The future of the MGSDP is being chartered by the partners to respond to changes resulting from the Flood Risk Management Act and the Local Flood Risk Management Districts that SEPA has established across Scotland. MGSDP can be seen as wholly encompassing the Glasgow area and one of the 13 areas that form the Clyde and Loch Lomond Flood Risk Management District. This district has nominated Glasgow City as the lead agency and so it is expected that MGSDP will operate in partnership with more agencies and from a position of leadership, not just of the Clyde and Loch Lomond Group, but of Scotland.

First test passed
Just four weeks after the White Cart Flood Prevention Scheme had its official inauguration, the new flood defences successfully held back rising water during a storm at the end of November 2011. Officials at Glasgow City Council said that all the defences were monitored throughout the flood threat and they worked extremely well.

It is estimated that nearly £11m of flood damage would have been inflicted on homes and businesses in the south side of the city without the defences. The world’s largest ever Hydro-Brake Flow Controls are central to the £53M scheme, which is supported by the MGSDP and is designed to protect 1,750 properties from the risk of flooding. The Hydro-Brake Flow Controls constructed in three dams are designed to hold back water in three flood storage areas, which together have the capability to hold back millions of gallons of floodwater generated by extreme rainfall.

Manufacturer Hydro International says it had to pioneer new manufacturing and installation techniques to construct the 8m-long, 6m-high, cone-shaped devices, which were positioned in dams at Blackhouse and Kittoch. A further three Hydro-Brake Flow Controls were installed in the dam at Kirkland Bridge. With a combined stainless steel weight of more than 60 tonnes, all five are the biggest ever produced.

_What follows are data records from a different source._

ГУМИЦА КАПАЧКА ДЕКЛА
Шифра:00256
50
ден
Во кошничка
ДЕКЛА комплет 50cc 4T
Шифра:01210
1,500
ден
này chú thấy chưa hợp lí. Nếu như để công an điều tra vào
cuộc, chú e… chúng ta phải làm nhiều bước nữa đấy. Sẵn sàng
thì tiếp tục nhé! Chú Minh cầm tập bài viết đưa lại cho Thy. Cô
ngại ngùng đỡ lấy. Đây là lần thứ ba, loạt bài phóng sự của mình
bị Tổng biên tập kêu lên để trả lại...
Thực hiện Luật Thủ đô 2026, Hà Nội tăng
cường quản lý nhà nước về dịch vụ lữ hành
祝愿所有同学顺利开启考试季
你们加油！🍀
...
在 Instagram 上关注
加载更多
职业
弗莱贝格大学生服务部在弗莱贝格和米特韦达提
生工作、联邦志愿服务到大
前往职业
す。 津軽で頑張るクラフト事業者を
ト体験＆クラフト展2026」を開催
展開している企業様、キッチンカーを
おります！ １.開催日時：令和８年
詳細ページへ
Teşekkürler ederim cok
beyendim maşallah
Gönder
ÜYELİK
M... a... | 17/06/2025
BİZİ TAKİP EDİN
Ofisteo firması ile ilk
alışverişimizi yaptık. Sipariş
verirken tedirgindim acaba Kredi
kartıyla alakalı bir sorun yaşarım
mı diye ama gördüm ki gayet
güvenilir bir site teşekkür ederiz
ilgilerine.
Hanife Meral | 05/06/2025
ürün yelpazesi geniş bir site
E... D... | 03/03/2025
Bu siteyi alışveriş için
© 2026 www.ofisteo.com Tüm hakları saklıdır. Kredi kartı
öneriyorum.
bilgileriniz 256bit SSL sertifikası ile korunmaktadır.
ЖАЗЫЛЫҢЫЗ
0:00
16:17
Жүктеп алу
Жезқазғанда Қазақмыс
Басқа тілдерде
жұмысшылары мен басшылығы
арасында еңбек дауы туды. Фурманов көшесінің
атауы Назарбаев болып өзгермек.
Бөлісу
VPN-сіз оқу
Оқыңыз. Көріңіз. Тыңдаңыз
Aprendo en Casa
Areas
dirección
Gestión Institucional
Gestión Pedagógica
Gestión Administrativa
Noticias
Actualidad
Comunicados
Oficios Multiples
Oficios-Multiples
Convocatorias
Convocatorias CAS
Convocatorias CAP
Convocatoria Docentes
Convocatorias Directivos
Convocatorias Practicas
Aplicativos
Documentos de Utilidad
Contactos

Normally, a shallow, fast-flowing river, White Cart Water is prone to flash-flooding and water levels can rise by 6m after only 12 hours of rain. During peak storms, the flow controls hold back the White Cart Water and its tributaries, Earn Water and Kittoch Water, causing the storage areas to flood. Water is released downstream at a controlled rate so that it does not overspill new flood defences being constructed in the city.